## WHAT TO PRODUCE
Rewrite every line of the items below as a numbered list, omitting blank lines.

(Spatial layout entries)

# # #

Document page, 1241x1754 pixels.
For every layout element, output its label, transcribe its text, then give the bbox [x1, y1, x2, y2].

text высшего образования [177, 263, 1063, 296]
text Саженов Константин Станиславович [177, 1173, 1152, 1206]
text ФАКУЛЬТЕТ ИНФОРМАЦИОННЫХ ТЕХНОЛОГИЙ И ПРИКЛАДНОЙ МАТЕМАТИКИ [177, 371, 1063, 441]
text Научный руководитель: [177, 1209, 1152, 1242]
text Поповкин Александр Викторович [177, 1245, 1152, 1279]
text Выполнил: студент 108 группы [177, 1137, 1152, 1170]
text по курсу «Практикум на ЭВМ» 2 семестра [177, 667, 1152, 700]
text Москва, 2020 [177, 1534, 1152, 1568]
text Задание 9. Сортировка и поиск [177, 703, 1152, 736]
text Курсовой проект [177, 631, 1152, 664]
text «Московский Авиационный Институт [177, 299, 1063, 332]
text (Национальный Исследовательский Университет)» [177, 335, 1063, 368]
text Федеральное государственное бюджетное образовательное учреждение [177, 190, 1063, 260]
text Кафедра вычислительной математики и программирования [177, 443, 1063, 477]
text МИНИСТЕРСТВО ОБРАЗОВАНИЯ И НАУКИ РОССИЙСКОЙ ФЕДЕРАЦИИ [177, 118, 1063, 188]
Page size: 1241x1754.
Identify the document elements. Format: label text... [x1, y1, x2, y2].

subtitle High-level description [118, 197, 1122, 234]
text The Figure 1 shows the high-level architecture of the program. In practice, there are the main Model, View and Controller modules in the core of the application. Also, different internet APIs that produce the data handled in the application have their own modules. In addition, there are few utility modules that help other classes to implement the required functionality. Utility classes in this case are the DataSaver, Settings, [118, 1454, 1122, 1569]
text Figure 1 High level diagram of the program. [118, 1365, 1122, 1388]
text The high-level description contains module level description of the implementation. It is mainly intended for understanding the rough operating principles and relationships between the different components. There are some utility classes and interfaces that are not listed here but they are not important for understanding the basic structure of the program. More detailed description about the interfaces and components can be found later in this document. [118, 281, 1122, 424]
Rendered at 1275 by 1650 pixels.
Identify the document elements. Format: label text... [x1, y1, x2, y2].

# # #

## CORRECT RESULT
1. Document page, 1241x1754 pixels.
2. For every layout element, output its label, transcribe its text, then give the bbox [x1, y1, x2, y2].
3. text высшего образования [177, 263, 1063, 296]
4. text Саженов Константин Станиславович [177, 1173, 1152, 1206]
5. text ФАКУЛЬТЕТ ИНФОРМАЦИОННЫХ ТЕХНОЛОГИЙ И ПРИКЛАДНОЙ МАТЕМАТИКИ [177, 371, 1063, 441]
6. text Научный руководитель: [177, 1209, 1152, 1242]
7. text Поповкин Александр Викторович [177, 1245, 1152, 1279]
8. text Выполнил: студент 108 группы [177, 1137, 1152, 1170]
9. text по курсу «Практикум на ЭВМ» 2 семестра [177, 667, 1152, 700]
10. text Москва, 2020 [177, 1534, 1152, 1568]
11. text Задание 9. Сортировка и поиск [177, 703, 1152, 736]
12. text Курсовой проект [177, 631, 1152, 664]
13. text «Московский Авиационный Институт [177, 299, 1063, 332]
14. text (Национальный Исследовательский Университет)» [177, 335, 1063, 368]
15. text Федеральное государственное бюджетное образовательное учреждение [177, 190, 1063, 260]
16. text Кафедра вычислительной математики и программирования [177, 443, 1063, 477]
17. text МИНИСТЕРСТВО ОБРАЗОВАНИЯ И НАУКИ РОССИЙСКОЙ ФЕДЕРАЦИИ [177, 118, 1063, 188]
18. Page size: 1241x1754.
19. Identify the document elements. Format: label text... [x1, y1, x2, y2].
20. subtitle High-level description [118, 197, 1122, 234]
21. text The Figure 1 shows the high-level architecture of the program. In practice, there are the main Model, View and Controller modules in the core of the application. Also, different internet APIs that produce the data handled in the application have their own modules. In addition, there are few utility modules that help other classes to implement the required functionality. Utility classes in this case are the DataSaver, Settings, [118, 1454, 1122, 1569]
22. text Figure 1 High level diagram of the program. [118, 1365, 1122, 1388]
23. text The high-level description contains module level description of the implementation. It is mainly intended for understanding the rough operating principles and relationships between the different components. There are some utility classes and interfaces that are not listed here but they are not important for understanding the basic structure of the program. More detailed description about the interfaces and components can be found later in this document. [118, 281, 1122, 424]
24. Rendered at 1275 by 1650 pixels.
25. Identify the document elements. Format: label text... [x1, y1, x2, y2].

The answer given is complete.